Работая в театре каждый день видишь много людей необычных, талантливых. Но есть особенные, в них как будто собран весь театр. Мне повезло, я училась у такого человека – С.М.Бархина. Каждое занятие было перформансом, всегда непредсказуемым и опасным. Однажды перед летом. С.М., отправляя нас на каникулы, держал речь, но это была не просто речь, это был фарс или карнавал. Каждую новую фразу он говорил надевая новую маску, каких у него в коллекции оказалось много. Маски редкие, удивительные, многие я видела впервые в жизни: он становился то добрым дедушкой с большим красным носом, то китаянкой, то красавцем индусом, то доктором комедии дель арте. При этом голос и интонации не менялись, С.М. говорил все те же напутственные слова — строго и требовательно. Мы были потрясены, мы не понимали как реагировать, малейшая попытка хихикнуть пресекалась строгим жестом профессуры.

Так же интересно проходили обсуждения идей на каждодневных занятиях по сценографии. Сначала он долго молча смотрел на работу, по лицу его невозможно было ничего понять, затем он начинал хвалить, от этих похвал становилось так легко на душе, казалось что все понятно в профессии и жизни, что трудностей нет. После похвал были несколько замечаний по поводу незначительных ошибок, через две-три минуты ошибки становились все более значительными, а в финале выяснялось что идея никуда не годится, все нужно переделывать. «А впрочем, думай сама» — ободряюще говорил Бархин и удалялся к следующему. Следующему он говорил совершенно обратное и «поверженные» уже злились на «счастливчика». После каждого занятия мы уходили совершенно измученные, сопротивляться критике или похвалам было бесполезно, С. М. всегда предельно убедителен.

Иногда Бархин становился совершенно растерянным и «детским». Однажды мы сбежали с его урока на спектакль какой-то заграничной знаменитости, тогда такие приезды были большим событием в театральной Москве. На следующий день С. М. не пришел, а в классном журнале поверх клеточек где пишут сведения о посещаемости учеников, мы обнаружили грустное письмо. То ли Бархин знал, что мы часто «залезаем» в журнал, то ли написал письмо коллегам, но нам стало очень стыдно. На следующее занятие он пришел веселым и только поинтересовался, хороший ли был спектакль.
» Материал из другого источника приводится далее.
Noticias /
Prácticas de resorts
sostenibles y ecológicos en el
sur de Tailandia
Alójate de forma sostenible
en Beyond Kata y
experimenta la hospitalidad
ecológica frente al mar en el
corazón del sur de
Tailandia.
Мы никогда не знали где игра, а где реальная жизнь, где обучение, а где «разговор по душам». Этот принцип «игры», я думаю, прежде всего, формировал нас как театральных художников. Он позволяет быть чуть над ситуацией, быть свободнее, и тогда легче придумывать и делать театр. С. М. говорит, что всегда нужно вспоминать Тома Сойера. Теперь я понимаю что Бархин многому научил нас не только как художник и мастер, но и как особенный, редкий человек.